Just two years ago, the court's conservatives set aside an order from a judge in Maryland who had temporarily lifted the FDA's requirement that women seeking the abortion pill must first go in person to a hospital or medical clinic.
Because of the COVID-19 pandemic, the Maryland judge said such visits posed a danger to the health of these patients, and he issued a nationwide order to block the rule.
When the outgoing Trump administration appealed on behalf of FDA, the Supreme Court issued a brief order overturning the district judge.
"My view is that courts owe significant deference to the politically accountable entities with the background, competence, and expertise to assess public health," Roberts wrote in FDA v.
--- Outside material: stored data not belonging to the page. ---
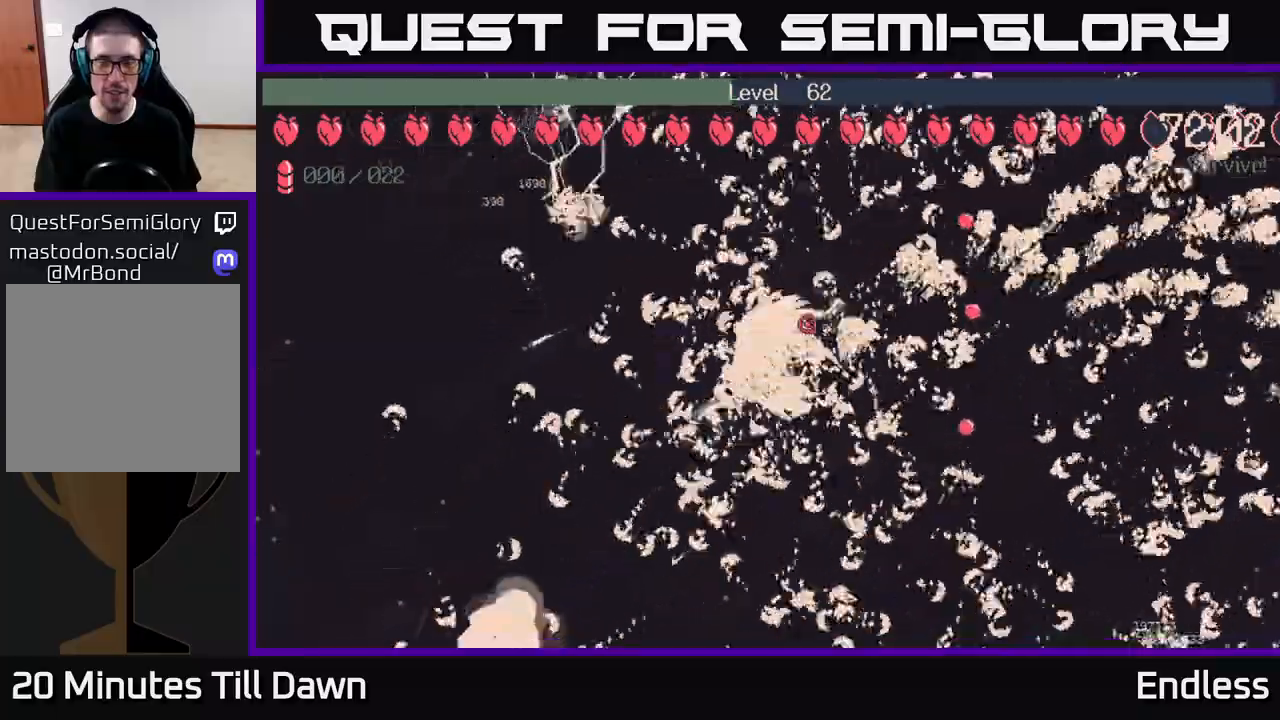
{"buttons": [], "left_stick": "center", "right_stick": "center", "events": [[150, "left_stick", "center"]]}
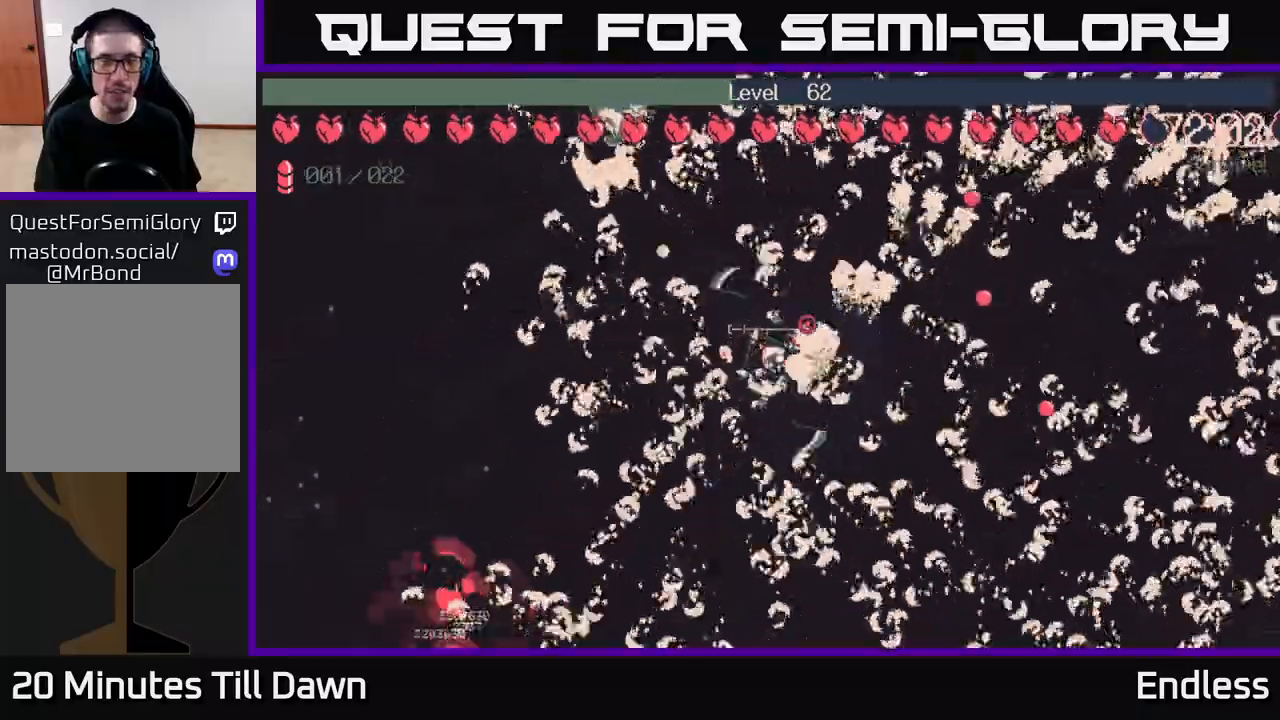
{"buttons": [], "left_stick": "up-left", "right_stick": "center", "events": [[283, "left_stick", "left"], [467, "left_stick", "up-left"]]}
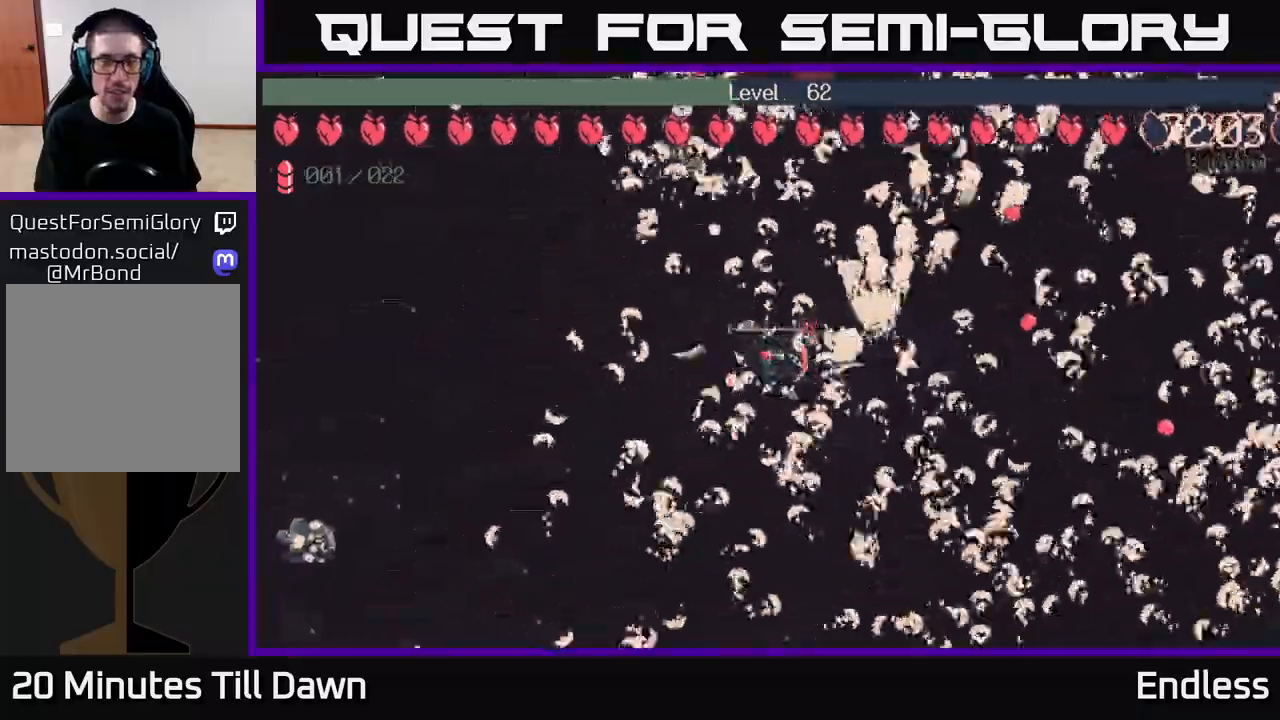
{"buttons": [], "left_stick": "center", "right_stick": "center", "events": [[183, "left_stick", "left"], [383, "left_stick", "up-left"], [483, "left_stick", "center"]]}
American College of Obstetricians and Gynecologists.
Writing separately, Alito and Thomas criticized the judge for taking it "upon himself to overrule the FDA on a question of drug safety," and for ignoring the court's past warnings "against judicial second guessing of officials with public health responsibilities."
While the three liberal justices dissented, the order spoke for the rest of the court.
In decades past, the late Justice Antonin Scalia often railed that his liberal colleagues would distort the law whenever an abortion case came before them.
"Does the deck seem stacked? You bet," he wrote in dissent in 2000 when the court upheld an 8-foot buffer zone around people entering or leaving a medical clinic. He thought it clearly violated the free-speech rights of sidewalk protesters.
"Today's decision is not an isolated distortion ... but one of many aggressively pro-abortion novelties announced by the court in recent years."
Now that the court has a solidly conservative majority, liberals worry about what might be called aggressively anti-abortion novelties.